I'm shocked at how excellent this guitar plays. I'll post some specs as well for those that will most certainly be interested in the nerdy details  My God but I love nerdy details..


----------



## Apple_Pie (Jan 16, 2021)

Some specs:
Guitar Body
Main Body Wood Species: birch 34mm
Body Cap Wood Species: spalted birch 16mm
Bridge: Gotoh GE103B-T – Cosmo Black
Tailpiece: Gotoh GE101Z – Cosmo Black
Speed Knobs: 18 spline Black
Finish: Odies Oil

Neck
Wood Species: spalted birch
Neck to Body Angle: 5 degrees
Width at Nut: 43mm
Width at 12th fret: 52mm
Thickness at Nut: 15mm
Thickness at 12th fret: 20mm
Neck Profile: Semi round symmetrical
Truss Rod: Dual action 440mm
Headstock: asymmetrical with volute
Headstock Angle: 8 degrees
Nut: Graphtech TUSQ XL 43 X 6 PT-6643-00
Tuners: Gotoh SGS510 - Cosmo Black
Finish: Odies Oil

Fretboard
Wood Species: Pau Ferro
Inlays: Sundance – Americano Flecks; Suns – Pineapple Flecks
Scale Length: 24.75” 22 frets
Fretboard Length: 461mm
Frets: Jescar Medium Nickel/Silver
Radius: 12” constant chord

Electronics
Pickups: Dual humbucker split coil pickups
Pickup Selector: 3-way sealed pickup selector
Volume: CTS Push-Pull A500K long shaft
Tone: CTS B500k long shaft
Tone: Capacitors 0.022uf

Setup
Strings: Ernie Ball Regular Slinky 10-46 (10,13,17,26,36,46)
Action at Nut: 0.021 Low E, 0.010 High E
Action at 12th fret: 0.065 Low E, 0.050 High E
Weight 9.2 pounds


----------



## Apple_Pie (Jan 16, 2021)

So I learned at lot through building this first guitar and there are lots of improvements to be made on this hilarious adventure, but that's enough for today. More to follow another time.


----------



## keto (May 23, 2006)

Lovely. You have some serious equipment to work with.


----------



## KapnKrunch (Jul 13, 2016)

I like the personal story too.


----------



## Lincoln (Jun 2, 2008)

Everything looks great! Nice to see birch being used! I like birch. 
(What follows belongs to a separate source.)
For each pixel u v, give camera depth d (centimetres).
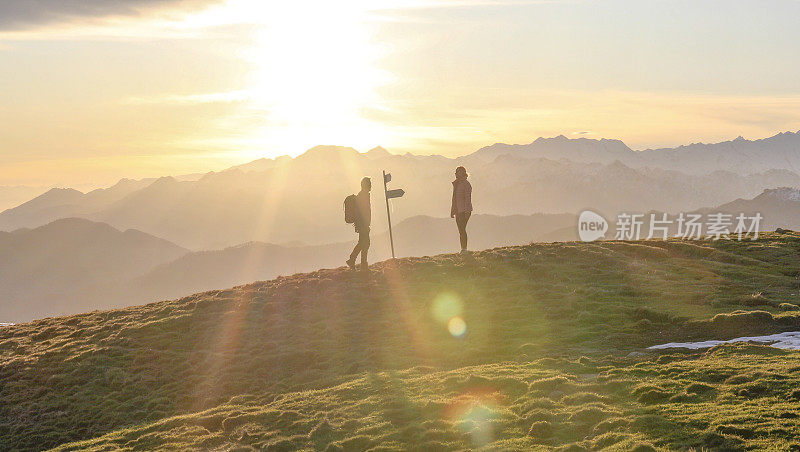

I was noticing the fret slots don't go all the way to the edges of the finger board, so they must be cut on the CNC. What size cutter are you using for that? 1/32" is the smallest I've ever seen.


----------



## bigboki (Apr 16, 2015)

Great, great post. Great story as well. Keep 'em coming!


----------



## nnieman (Jun 19, 2013)

Looks amazing!!
i definitely enjoy reading all the nerdy details!

Nathan


----------



## Apple_Pie (Jan 16, 2021)

0.6mm bit for the blind fret slots. 0.3mm depth of cut and many many passes. Surprisingly I’ve only broken a couple of these bits so far but they are only a buck apiece on Amazon so no worries there


----------



## Apple_Pie (Jan 16, 2021)

This is the tip of the proverbial iceberg. There is more entertainment in build #2.
I too really like birch. It doesn’t machine as nicely as maple and others, it’s a bit stringy but the warm yellow tones are pleasing to my eye. More on that one shortly too. Might be build #3 (foreshadowing 🙄)


----------



## Apple_Pie (Jan 16, 2021)

Danger Will Rodgers, I got hold of some quilted and curly maple at Windsor plywood (who knew?). It’s not master grade by any stretch but should provide for some more interesting builds in the future.


----------



## Always12AM (Sep 2, 2018)

Whoa! Very cool.


----------



## Apple_Pie (Jan 16, 2021)

OK, so an earlier pic showed two bodies on the table, one birch and one mahogany. The birch went into Sundance and the Mahogany went into Lightning. So sometime leading up to Christmas I came to the conclusion that if I was building one guitar well then I might as well be building two. Note to self, not always the best idea. So in parallel I came up with a bit of a fun idea for my nephew who is a Tampa Bay Lighting fan. He's 14 and is quite musically gifted (piano, all the ipad garage band kind of stuff, school band, dad is a high school music teacher kind of thing) but there is a giant lack of guitars at their house. So let's remedy that problem. A couple of weeks before Xmas I layered on the challenge of modifying my Les Paul model to accommodate a few changes. Pictures probably say it best, so this is my guitar build #2 starting with a few screen shots of the Fusion model and onwards from there.


----------



## Apple_Pie (Jan 16, 2021)




----------



## Apple_Pie (Jan 16, 2021)




----------



## Apple_Pie (Jan 16, 2021)

Nerd wise it's basically the same specs as Sundance except for the mahogany body. It plays beautifully so its a lifetime keeper which is quite cool. I have to say that the whole paint and lacquer thing was so damn frustrating that I'm done with this style of finishing for a while. But I'm really happy with the end result and my nephew thinks its cool too so there you go. Makes it all worthwhile.


----------



## Always12AM (Sep 2, 2018)

Are you a wizard?


----------



## cboutilier (Jan 12, 2016)

Always12AM said:


> Are you a wizard?


Has to be.


----------



## Apple_Pie (Jan 16, 2021)

Always12AM said:


> Are you a wizard?


If I was then I'd choose to be Gandalf...


----------



## laristotle (Aug 29, 2019)

too bad that he plays bass


----------



## Verne (Dec 29, 2018)

If he plays bass holding it like that, then he must really be a drummer. AHHAHAA 

I KID !!!!


----------



## cboutilier (Jan 12, 2016)

Apple_Pie said:


> If I was then I'd choose to be Gandalf...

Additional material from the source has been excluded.